**Your instructions**:
Convert the text lines of every item below into one numbered list, skipping blank lines. Leave the pictures out of your answer.

**Records for processing**:
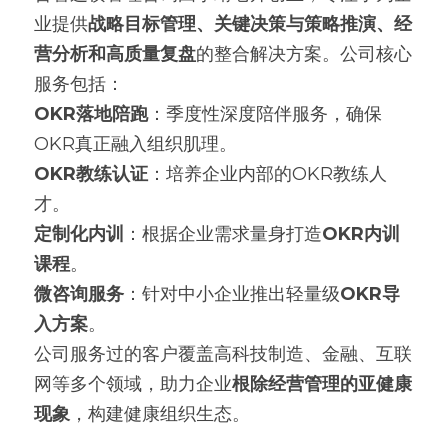
业提供
战略目标管理
、
关键决策与策略推演
、
经
营分析
和
高质量复盘
的整合解决方案。公司核心
服务包括：
OKR落地陪跑
：季度性深度陪伴服务，确保
OKR真正融入组织肌理。
OKR教练认证
：培养企业内部的OKR教练人
才。
定制化内训
：根据企业需求量身打造
OKR内训
课程
。
微咨询服务
：针对中小企业推出轻量级
OKR导
入方案
。
公司服务过的客户覆盖高科技制造、金融、互联
网等多个领域，助力企业
根除经营管理的亚健康
现象
，构建健康组织生态。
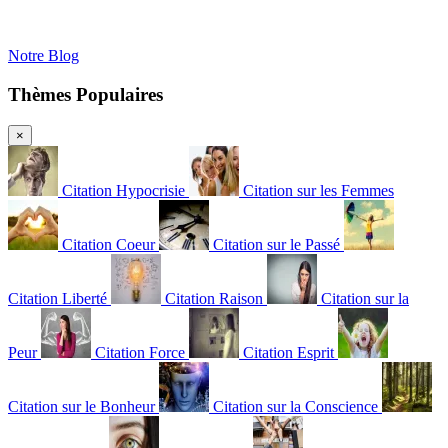
Notre Blog
Thèmes Populaires
×
Citation Hypocrisie
Citation sur les Femmes
Citation Coeur
Citation sur le Passé
Citation Liberté
Citation Raison
Citation sur la
Peur
Citation Force
Citation Esprit
Citation sur le Bonheur
Citation sur la Conscience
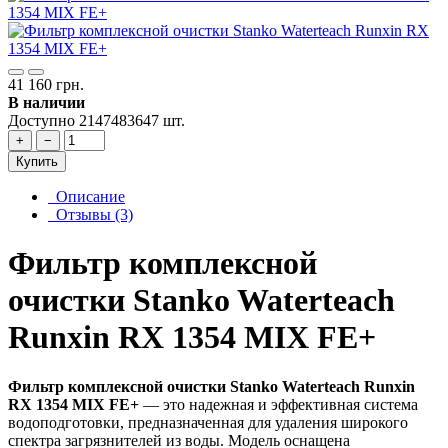
41 160 грн.
В наличии
Доступно 2147483647 шт.
+
−
Купить
Описание
Отзывы (3)
Фильтр комплексной
очистки Stanko Waterteach
Runxin RX 1354 MIX FE+
Фильтр комплексной очистки Stanko Waterteach Runxin
RX 1354 MIX FE+
— это надежная и эффективная система
водоподготовки, предназначенная для удаления широкого
спектра загрязнителей из воды. Модель оснащена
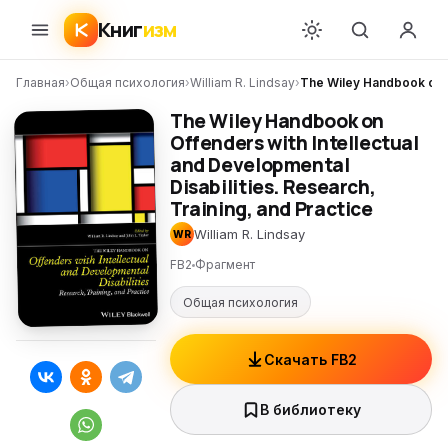
Книг
изм
Главная
›
Общая психология
›
William R. Lindsay
›
The Wiley Handbook on Of
The Wiley Handbook on
Offenders with Intellectual
and Developmental
Disabilities. Research,
Training, and Practice
William R. Lindsay
WR
FB2
Фрагмент
Общая психология
Скачать FB2
В библиотеку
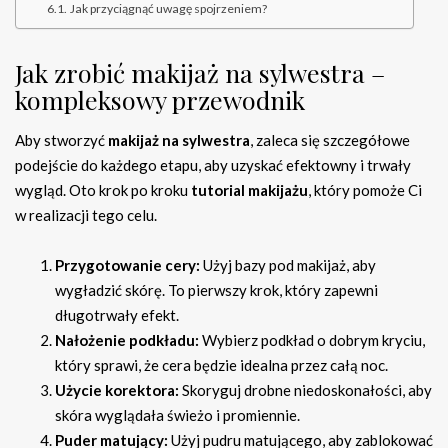
Jak przyciągnąć uwagę spojrzeniem?
Jak zrobić makijaż na sylwestra –
kompleksowy przewodnik
Aby stworzyć
makijaż na sylwestra
, zaleca się szczegółowe
podejście do każdego etapu, aby uzyskać efektowny i trwały
wygląd. Oto krok po kroku
tutorial makijażu
, który pomoże Ci
w realizacji tego celu.
Przygotowanie cery:
Użyj bazy pod makijaż, aby
wygładzić skórę. To pierwszy krok, który zapewni
długotrwały efekt.
Nałożenie podkładu:
Wybierz podkład o dobrym kryciu,
który sprawi, że cera będzie idealna przez całą noc.
Użycie korektora:
Skoryguj drobne niedoskonałości, aby
skóra wyglądała świeżo i promiennie.
Puder matujący:
Użyj pudru matującego, aby zablokować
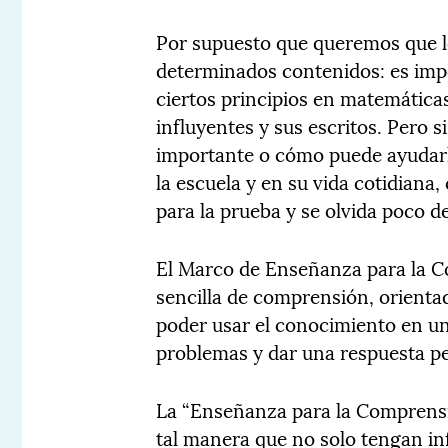
Por supuesto que queremos que l
determinados contenidos: es impo
ciertos principios en matemática
influyentes y sus escritos. Pero
importante o cómo puede ayudarle
la escuela y en su vida cotidian
para la prueba y se olvida poco d
El Marco de Enseñanza para la C
sencilla de comprensión, orienta
poder usar el conocimiento en un
problemas y dar una respuesta p
La “Enseñanza para la Com­prensi
tal manera que no solo tengan i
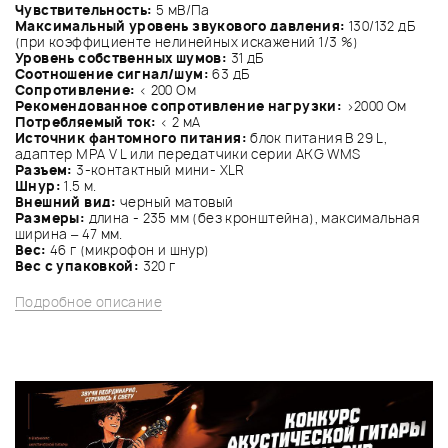
Чувствительность:
5 мВ/Па
Максимальный уровень звукового давления:
130/132 дБ
(при коэффициенте нелинейных искажений 1/3 %)
Уровень собственных шумов:
31 дБ
Соотношение сигнал/шум:
63 дБ
Сопротивление:
< 200 Ом
Рекомендованное сопротивление нагрузки:
>2000 Ом
Потребляемый ток:
< 2 мА
Источник фантомного питания:
блок питания B 29 L,
адаптер MPA V L или передатчики серии AKG WMS
Разъем:
3-контактный мини- XLR
Шнур:
1.5 м.
Внешний вид:
черный матовый
Размеры:
длина - 235 мм (без кронштейна), максимальная
ширина – 47 мм.
Вес:
46 г (микрофон и шнур)
Вес с упаковкой:
320 г
Подробное описание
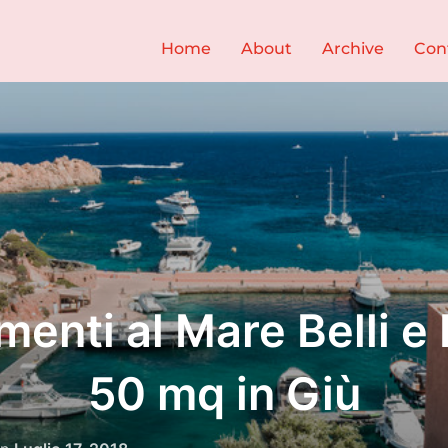
Home
About
Archive
Con
enti al Mare Belli e P
50 mq in Giù
Pubblicato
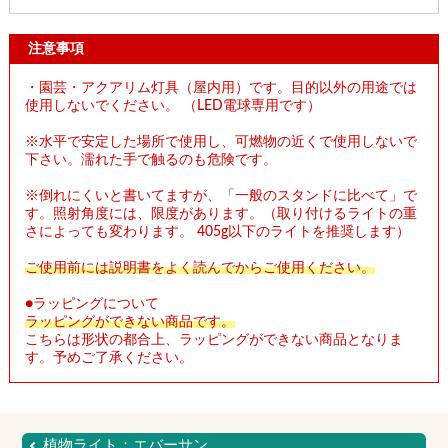
注意事項
・園芸・アクアリム灯具（屋内用）です。目的以外の用途では
使用しないでください。 （LED電球専用です）
※水平で安定した場所で使用し、可燃物の近くで使用しないで
下さい。濡れた手で触るのも危険です。
※倒れにくいと書いてますが、「一般のスタンドに比べて」で
す。照射角度には、限度があります。（取り付けるライトの重
さによっても変わります。 405g以下のライトを推奨します）
ご使用前には説明書をよく読んでからご使用ください。
●ラッピングについて
ラッピングができない商品です。
こちらは形状の都合上、ラッピングができない商品となりま
す。予めご了承ください。
植物ライト：エバーサン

**Answer to this problem**:
1. 业提供
2. 战略目标管理
3. 、
4. 关键决策与策略推演
5. 、
6. 经
7. 营分析
8. 和
9. 高质量复盘
10. 的整合解决方案。公司核心
11. 服务包括：
12. OKR落地陪跑
13. ：季度性深度陪伴服务，确保
14. OKR真正融入组织肌理。
15. OKR教练认证
16. ：培养企业内部的OKR教练人
17. 才。
18. 定制化内训
19. ：根据企业需求量身打造
20. OKR内训
21. 课程
22. 。
23. 微咨询服务
24. ：针对中小企业推出轻量级
25. OKR导
26. 入方案
27. 。
28. 公司服务过的客户覆盖高科技制造、金融、互联
29. 网等多个领域，助力企业
30. 根除经营管理的亚健康
31. 现象
32. ，构建健康组织生态。
33. Notre Blog
34. Thèmes Populaires
35. ×
36. Citation Hypocrisie
37. Citation sur les Femmes
38. Citation Coeur
39. Citation sur le Passé
40. Citation Liberté
41. Citation Raison
42. Citation sur la
43. Peur
44. Citation Force
45. Citation Esprit
46. Citation sur le Bonheur
47. Citation sur la Conscience
48. 41 160 грн.
49. В наличии
50. Доступно 2147483647 шт.
51. +
52. −
53. Купить
54. Описание
55. Отзывы (3)
56. Фильтр комплексной
57. очистки Stanko Waterteach
58. Runxin RX 1354 MIX FE+
59. Фильтр комплексной очистки Stanko Waterteach Runxin
60. RX 1354 MIX FE+
61. — это надежная и эффективная система
62. водоподготовки, предназначенная для удаления широкого
63. спектра загрязнителей из воды. Модель оснащена
64. Книг
65. изм
66. Главная
67. ›
68. Общая психология
69. ›
70. William R. Lindsay
71. ›
72. The Wiley Handbook on Of
73. The Wiley Handbook on
74. Offenders with Intellectual
75. and Developmental
76. Disabilities. Research,
77. Training, and Practice
78. William R. Lindsay
79. WR
80. FB2
81. Фрагмент
82. Общая психология
83. Скачать FB2
84. В библиотеку
85. Jak przyciągnąć uwagę spojrzeniem?
86. Jak zrobić makijaż na sylwestra –
87. kompleksowy przewodnik
88. Aby stworzyć
89. makijaż na sylwestra
90. , zaleca się szczegółowe
91. podejście do każdego etapu, aby uzyskać efektowny i trwały
92. wygląd. Oto krok po kroku
93. tutorial makijażu
94. , który pomoże Ci
95. w realizacji tego celu.
96. Przygotowanie cery:
97. Użyj bazy pod makijaż, aby
98. wygładzić skórę. To pierwszy krok, który zapewni
99. długotrwały efekt.
100. Nałożenie podkładu:
101. Wybierz podkład o dobrym kryciu,
102. który sprawi, że cera będzie idealna przez całą noc.
103. Użycie korektora:
104. Skoryguj drobne niedoskonałości, aby
105. skóra wyglądała świeżo i promiennie.
106. Puder matujący:
107. Użyj pudru matującego, aby zablokować
108. Por supuesto que queremos que l
109. determinados contenidos: es impo
110. ciertos principios en matemática
111. influyentes y sus escritos. Pero
112. importante o cómo puede ayudarle
113. la escuela y en su vida cotidian
114. para la prueba y se olvida poco d
115. El Marco de Enseñanza para la C
116. sencilla de comprensión, orienta
117. poder usar el conocimiento en un
118. problemas y dar una respuesta p
119. La “Enseñanza para la Com­prensi
120. tal manera que no solo tengan i
121. Чувствительность:
122. 5 мВ/Па
123. Максимальный уровень звукового давления:
124. 130/132 дБ
125. (при коэффициенте нелинейных искажений 1/3 %)
126. Уровень собственных шумов:
127. 31 дБ
128. Соотношение сигнал/шум:
129. 63 дБ
130. Сопротивление:
131. < 200 Ом
132. Рекомендованное сопротивление нагрузки:
133. >2000 Ом
134. Потребляемый ток:
135. < 2 мА
136. Источник фантомного питания:
137. блок питания B 29 L,
138. адаптер MPA V L или передатчики серии AKG WMS
139. Разъем:
140. 3-контактный мини- XLR
141. Шнур:
142. 1.5 м.
143. Внешний вид:
144. черный матовый
145. Размеры:
146. длина - 235 мм (без кронштейна), максимальная
147. ширина – 47 мм.
148. Вес:
149. 46 г (микрофон и шнур)
150. Вес с упаковкой:
151. 320 г
152. Подробное описание
153. Home
154. About
155. Archive
156. Con
157. enti al Mare Belli e P
158. 50 mq in Giù
159. Pubblicato
160. 注意事項
161. ・園芸・アクアリム灯具（屋内用）です。目的以外の用途では
162. 使用しないでください。 （LED電球専用です）
163. ※水平で安定した場所で使用し、可燃物の近くで使用しないで
164. 下さい。濡れた手で触るのも危険です。
165. ※倒れにくいと書いてますが、「一般のスタンドに比べて」で
166. す。照射角度には、限度があります。（取り付けるライトの重
167. さによっても変わります。 405g以下のライトを推奨します）
168. ご使用前には説明書をよく読んでからご使用ください。
169. ●ラッピングについて
170. ラッピングができない商品です。
171. こちらは形状の都合上、ラッピングができない商品となりま
172. す。予めご了承ください。
173. 植物ライト：エバーサン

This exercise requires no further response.